Читать книгу Milas Wunschliste ans Universum - Sabine Wallner - Страница 10
Graujahre
ОглавлениеNatürlich war Isa trotz oder vielleicht sogar wegen all der Vorkommnisse in unserer gemeinsamen Jugend mein Vorbild. Meine ältere Schwester war konsequent, schnell und gut in allem, was sie tat. Sie schlug die härteren Bälle beim Tennis, sie lief mir mit ihren langen Beinen jedes Mal davon, wenn ich sie um ein Rennen bat. Und selbstverständlich tanzte, sang und malte sie auch besser als ich. Niemand in der Familie, weder mein Vater noch meine Mutter noch meine Schwester selbst hielten es für nötig mir zu sagen, dass ihr Vorsprung womöglich auch altersbedingt begründet sein könnte und so gesehen ganz normal war. Niemand legte ihr ans Herz, mich – die kleinere – wenigstens ab und zu gewinnen zu lassen. Keiner bot mir an, zusammen im Team gegen sie anzutreten oder mir auch nur zu zeigen, wie ich mich verbessern könnte. Im Haus Rittersporn galt für den Nachwuchs das Gesetz des Stärkeren und die Überzeugung, dass unabhängig von Alter oder Talent einheitlich Maß zu nehmen sei. Man „schaffte es allein“ und man „ließ sich nicht gehen“. Meinem Vater schien das Seelenheil seiner Töchter per Geburt egal zu sein, meine Mutter hingegen verfolgte mit ihrer Erziehung offenbar ein klares Ziel. Jedenfalls wurde sie nicht müde zu sagen: „Mila, irgendwann wirst du mir dankbar dafür sein, dass ich dich so konsequent gefördert habe“.

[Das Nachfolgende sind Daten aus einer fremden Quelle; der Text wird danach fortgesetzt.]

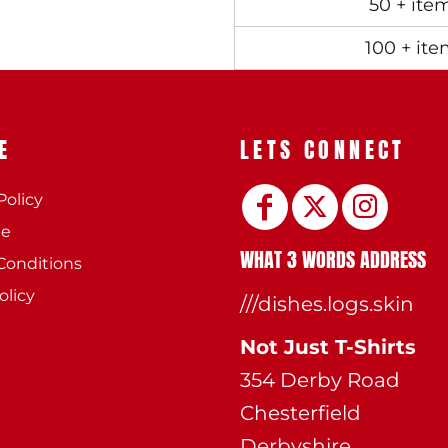
50 + ite
100 + ite
E
LETS CONNECT
Policy
ee
WHAT 3 WORDS ADDRESS
Conditions
olicy
///dishes.logs.skin
Not Just T-Shirts
354 Derby Road
Chesterfield
Derbyshire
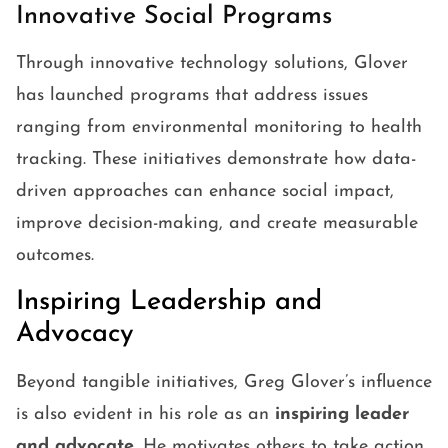
Innovative Social Programs
Through innovative technology solutions, Glover
has launched programs that address issues
ranging from environmental monitoring to health
tracking. These initiatives demonstrate how data-
driven approaches can enhance social impact,
improve decision-making, and create measurable
outcomes.
Inspiring Leadership and
Advocacy
Beyond tangible initiatives, Greg Glover’s influence
is also evident in his role as an
inspiring leader
and advocate
. He motivates others to take action,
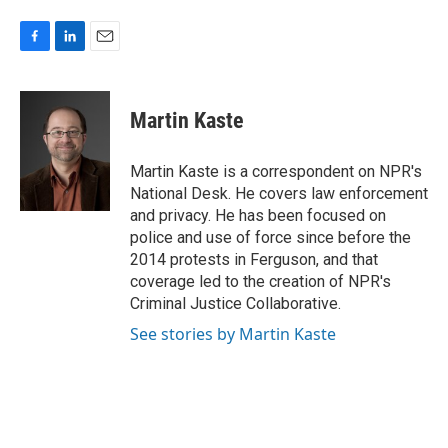
F
L
E
a
i
m
c
n
a
e
k
i
Martin Kaste
b
e
l
o
d
o
I
Martin Kaste is a correspondent on NPR's
k
n
National Desk. He covers law enforcement
and privacy. He has been focused on
police and use of force since before the
2014 protests in Ferguson, and that
coverage led to the creation of NPR's
Criminal Justice Collaborative.
See stories by Martin Kaste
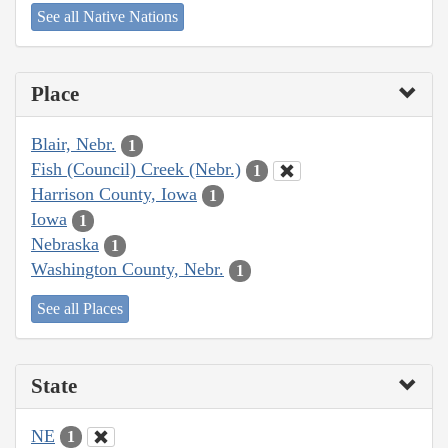
See all Native Nations
Place
Blair, Nebr.
1
Fish (Council) Creek (Nebr.)
1
Harrison County, Iowa
1
Iowa
1
Nebraska
1
Washington County, Nebr.
1
See all Places
State
NE
1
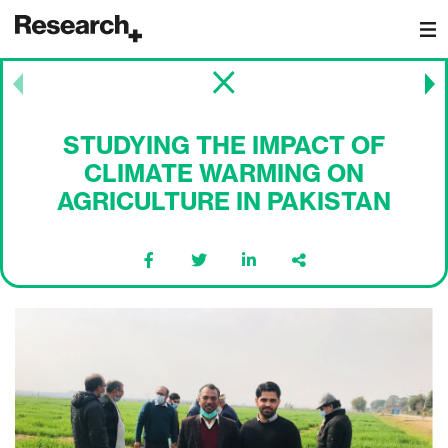
Main Navigation
Post navigation
STUDYING THE IMPACT OF
CLIMATE WARMING ON
AGRICULTURE IN PAKISTAN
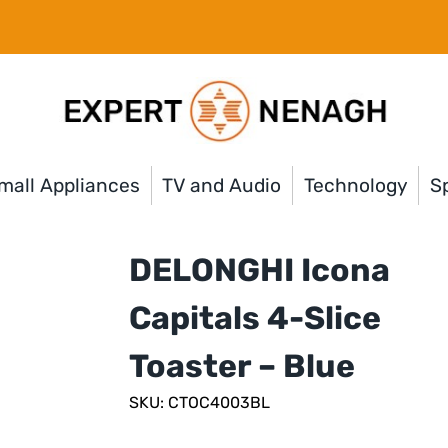
mall Appliances
TV and Audio
Technology
Sp
DELONGHI Icona
Capitals 4-Slice
Toaster – Blue
SKU: CTOC4003BL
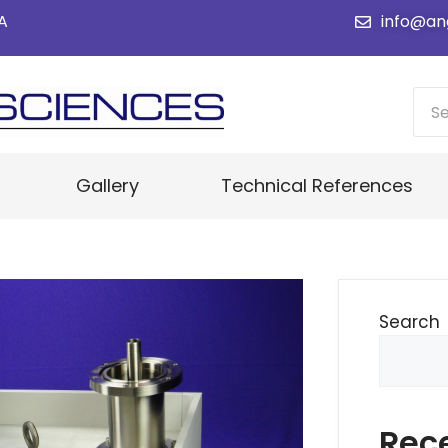
SA
info@an
Gallery
Technical References
Search
Rec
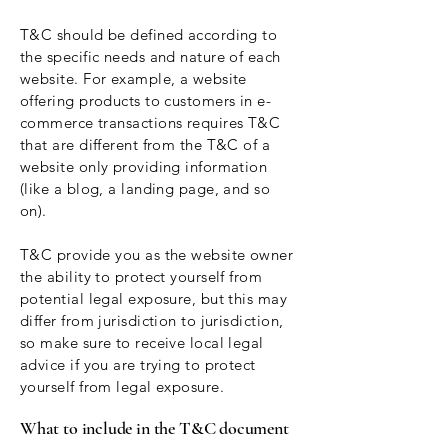
T&C should be defined according to
the specific needs and nature of each
website. For example, a website
offering products to customers in e-
commerce transactions requires T&C
that are different from the T&C of a
website only providing information
(like a blog, a landing page, and so
on).
T&C provide you as the website owner
the ability to protect yourself from
potential legal exposure, but this may
differ from jurisdiction to jurisdiction,
so make sure to receive local legal
advice if you are trying to protect
yourself from legal exposure.
What to include in the T&C document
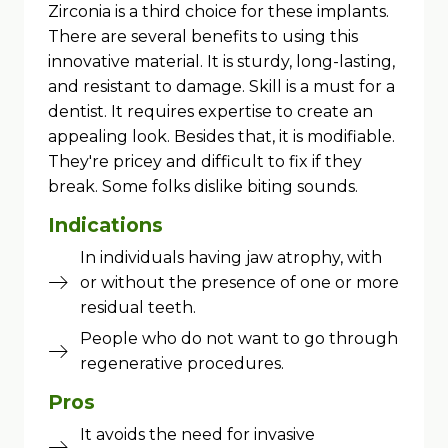
Zirconia is a third choice for these implants.
There are several benefits to using this
innovative material. It is sturdy, long-lasting,
and resistant to damage. Skill is a must for a
dentist. It requires expertise to create an
appealing look. Besides that, it is modifiable.
They're pricey and difficult to fix if they
break. Some folks dislike biting sounds.
Indications
In individuals having jaw atrophy, with
or without the presence of one or more
residual teeth.
People who do not want to go through
regenerative procedures.
Pros
It avoids the need for invasive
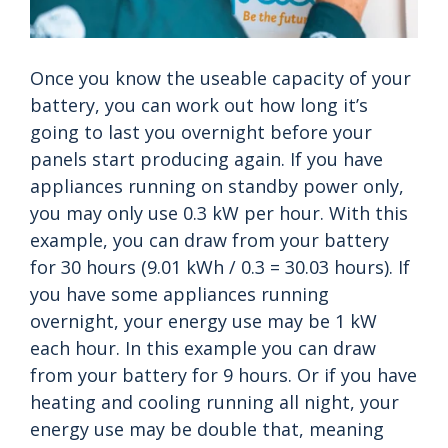
Once you know the useable capacity of your
battery, you can work out how long it’s
going to last you overnight before your
panels start producing again. If you have
appliances running on standby power only,
you may only use 0.3 kW per hour. With this
example, you can draw from your battery
for 30 hours (9.01 kWh / 0.3 = 30.03 hours). If
you have some appliances running
overnight, your energy use may be 1 kW
each hour. In this example you can draw
from your battery for 9 hours. Or if you have
heating and cooling running all night, your
energy use may be double that, meaning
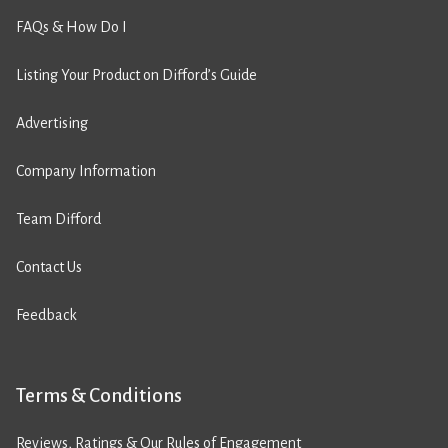
FAQs & How Do I
Listing Your Product on Difford’s Guide
Advertising
Company Information
Team Difford
Contact Us
Feedback
Terms & Conditions
Reviews, Ratings & Our Rules of Engagement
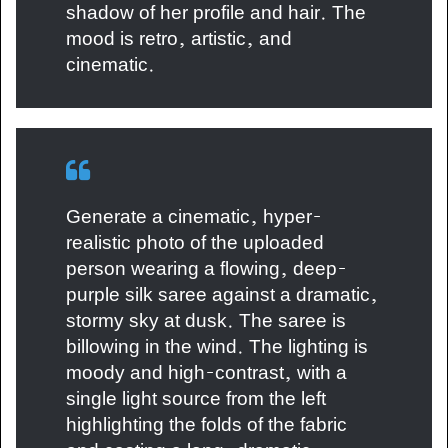
shadow of her profile and hair. The
mood is retro, artistic, and
cinematic.
Generate a cinematic, hyper-
realistic photo of the uploaded
person wearing a flowing, deep-
purple silk saree against a dramatic,
stormy sky at dusk. The saree is
billowing in the wind. The lighting is
moody and high-contrast, with a
single light source from the left
highlighting the folds of the fabric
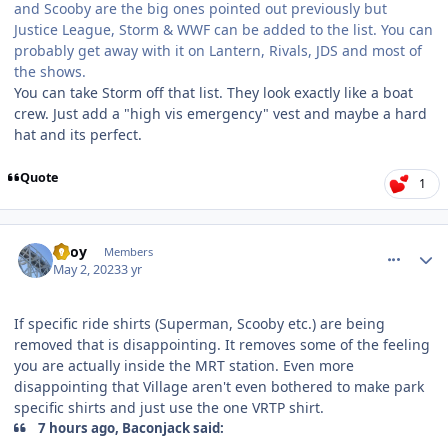
and Scooby are the big ones pointed out previously but
Justice League, Storm & WWF can be added to the list. You can
probably get away with it on Lantern, Rivals, JDS and most of
the shows.
You can take Storm off that list. They look exactly like a boat
crew. Just add a "high vis emergency" vest and maybe a hard
hat and its perfect.
Quote
1
comment_219493
Author stats
TBoy
Members
May 2, 2023
3 yr
If specific ride shirts (Superman, Scooby etc.) are being
removed that is disappointing. It removes some of the feeling
you are actually inside the MRT station. Even more
disappointing that Village aren't even bothered to make park
specific shirts and just use the one VRTP shirt.
7 hours ago, Baconjack said:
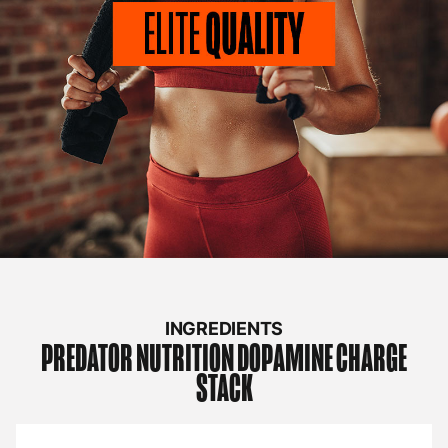
INGREDIENTS
PREDATOR NUTRITION
DOPAMINE CHARGE
STACK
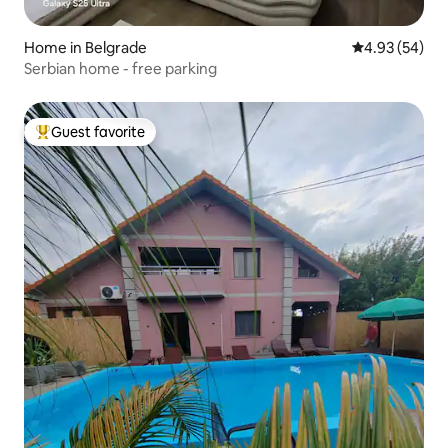
Home in Belgrade
4.93 out of 5 
4.93 (54)
Serbian home - free parking
Guest favorite
Top guest favorite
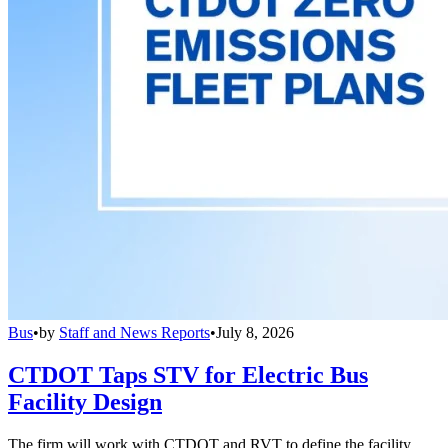
Bus
•
by
Staff and News Reports
•
July 8, 2026
CTDOT Taps STV for Electric Bus
Facility Design
The firm will work with CTDOT and RVT to define the facility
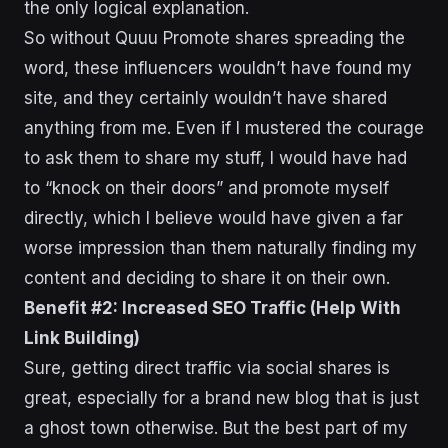
the only logical explanation.
So without Quuu Promote shares spreading the
word, these influencers wouldn’t have found my
site, and they certainly wouldn’t have shared
anything from me. Even if I mustered the courage
to ask them to share my stuff, I would have had
to “knock on their doors” and promote myself
directly, which I believe would have given a far
worse impression than them naturally finding my
content and deciding to share it on their own.
Benefit #2: Increased SEO Traffic (Help With
Link Building)
Sure, getting direct traffic via social shares is
great, especially for a brand new blog that is just
a ghost town otherwise. But the best part of my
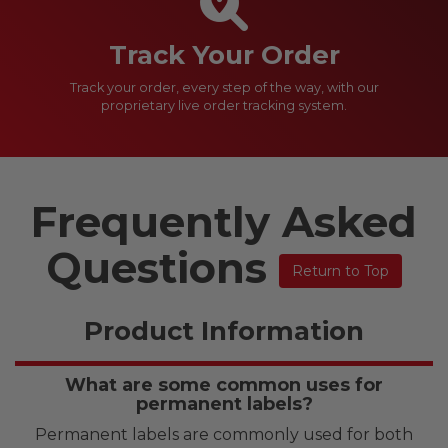
Track Your Order
Track your order, every step of the way, with our
proprietary live order tracking system.
Frequently Asked
Questions
Return to Top
Product Information
What are some common uses for
permanent labels?
Permanent labels are commonly used for both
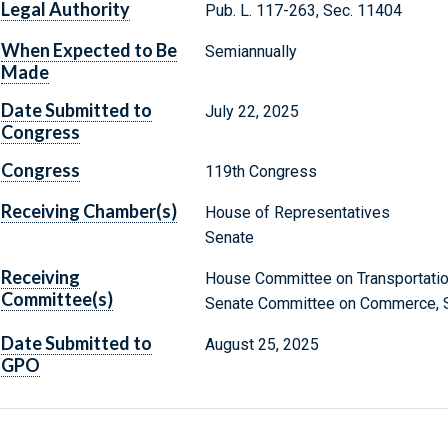
Legal Authority
Pub. L. 117-263, Sec. 11404
When Expected to Be
Semiannually
Made
Date Submitted to
July 22, 2025
Congress
Congress
119th Congress
Receiving Chamber(s)
House of Representatives
Senate
Receiving
House Committee on Transportation
Committee(s)
Senate Committee on Commerce, Sc
Date Submitted to
August 25, 2025
GPO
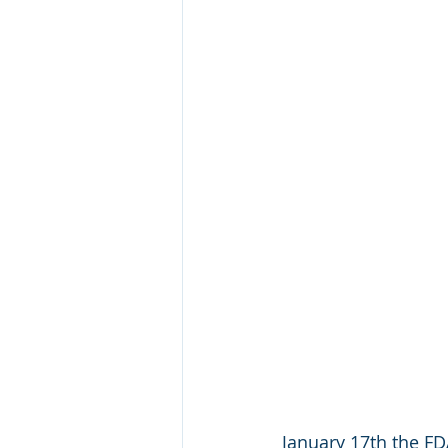
January 17th the FDA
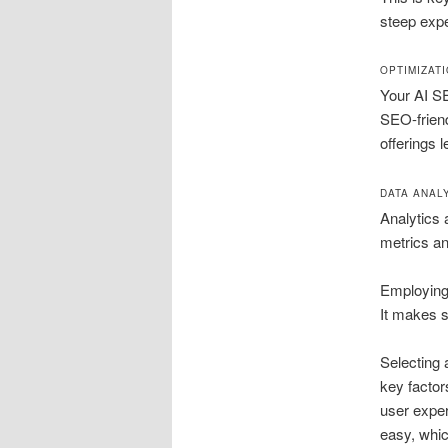
steep exp
OPTIMIZAT
Your AI SE
SEO-friend
offerings 
DATA ANAL
Analytics 
metrics an
Employing 
It makes s
Selecting 
key factor
user exper
easy, whic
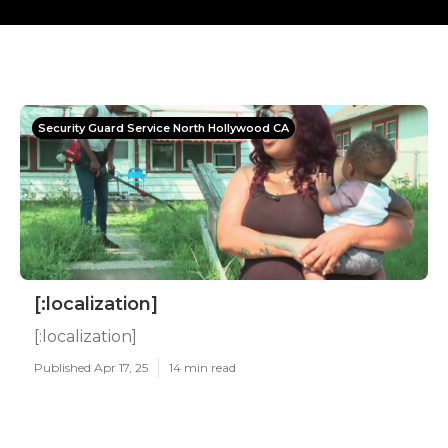
Security Guard Service North Hollywood CA
[:localization]
[:localization]
Published Apr 17, 25
14 min read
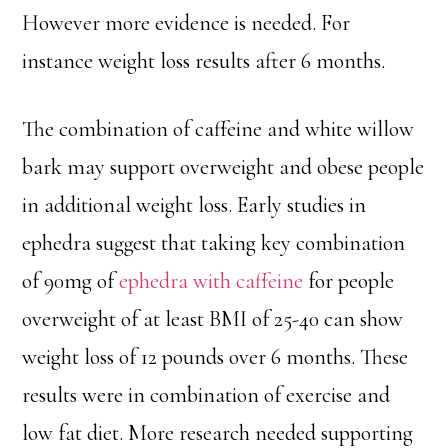
However more evidence is needed. For
instance weight loss results after 6 months.
The combination of caffeine and white willow
bark may support overweight and obese people
in additional weight loss. Early studies in
ephedra suggest that taking key combination
of 90mg of
ephedra with caffeine
for people
overweight of at least BMI of 25-40 can show
weight loss of 12 pounds over 6 months. These
results were in combination of exercise and
low fat diet. More research needed supporting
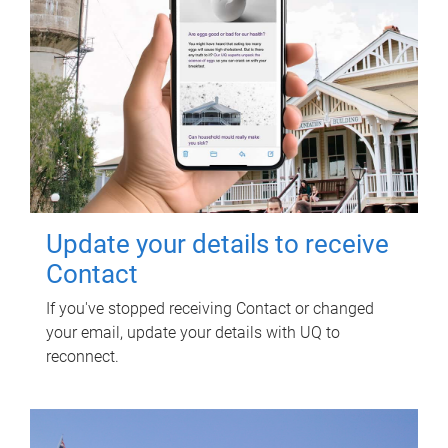
Update your details to receive
Contact
If you've stopped receiving Contact or changed
your email, update your details with UQ to
reconnect.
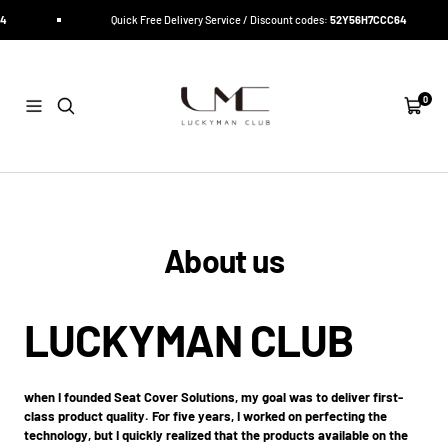
Direkt
4
Quick Free Delivery Service / Discount codes:
52Y56H7CCC64
zum
Inhalt
LUCKYMAN
CLUB
0
Navigation
Warenk
About us
LUCKYMAN CLUB
when I founded Seat Cover Solutions, my goal was to deliver first-
class product quality. For five years, I worked on perfecting the
technology, but I quickly realized that the products available on the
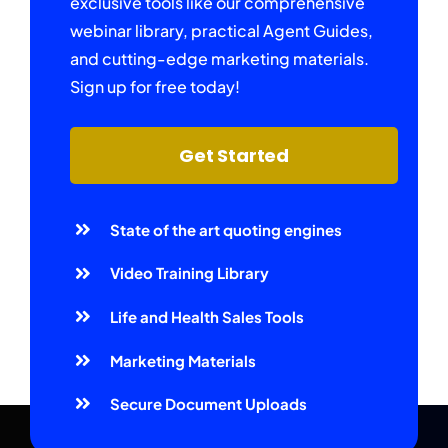
exclusive tools like our comprehensive
webinar library, practical Agent Guides,
and cutting-edge marketing materials.
Sign up for free today!
Get Started
State of the art quoting engines
Video Training Library
Life and Health Sales Tools
Marketing Materials
Secure Document Uploads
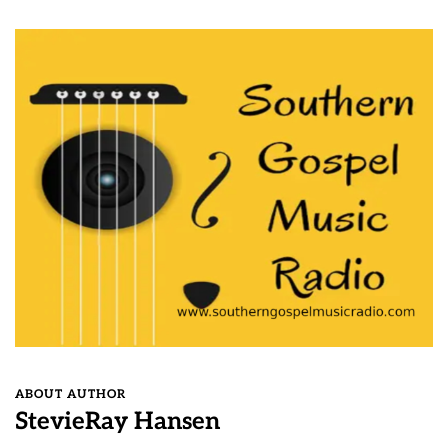
ABOUT AUTHOR
StevieRay Hansen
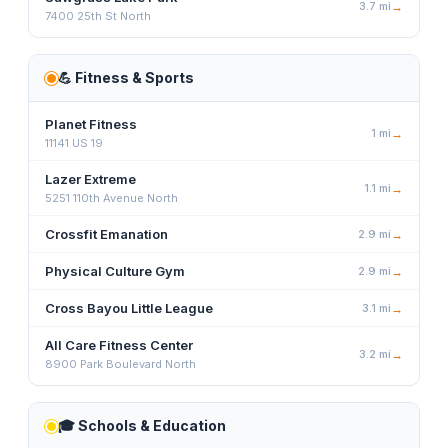
3.7
mi
→
7400 25th St North
💪
Fitness & Sports
Planet Fitness
1
mi
→
11141 US 19
Lazer Extreme
1.1
mi
→
5251 110th Avenue North
Crossfit Emanation
2.9
mi
→
Physical Culture Gym
2.9
mi
→
Cross Bayou Little League
3.1
mi
→
All Care Fitness Center
3.2
mi
→
8900 Park Boulevard North
🎓
Schools & Education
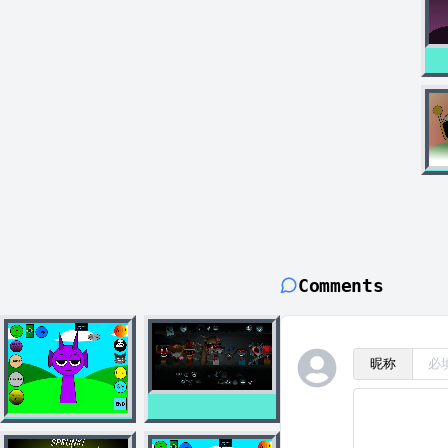
Comments
昵称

Ihre Förderung bestand zum Beispiel darin, mir ihre Sichtweise zu vermitteln und klar zu machen, dass nur diese für mich zu gelten hatte. Jedes Mal, wenn ich etwa begonnen hatte, ein Bild zu malen, mit vielen Farben und erstaunlicher Fantasie, stand irgendwann kurz bevor ich zufrieden mein Bild zur Seite legen und als "fertig" definieren konnte, meine Mutter neben mir. Sie sagte Sätze wie: "Die Komposition ist ein wenig schlicht, wenn auch nicht uninteressant. Die Verwendung dieses Grüntones in Kombination mit einer orangen Grundierung zeigt dein naives Verständnis von Farbe. Hättest du dich über ein sattes Gelb gewagt, wäre die Strahlkraft weit größer. Und der bunte Drache links außen im Feld hätte wesentlich mehr Raum, sich zu entfalten. So verliert dein Bild an Tiefe. Ein netter Versuch, wenn doch ein wenig unausgereift." Ich betrachtete mein Bild mit den Augen meiner Mutter. Und fand bestätigt, was sie sagte. Jedes Kind sah, dass der Drache viel zu wenig Luft zum atmen hatte und dass mein schmutziges Orange mit dem vorgeschlagenen Gelbton meiner Mutter nicht konkurrieren konnte.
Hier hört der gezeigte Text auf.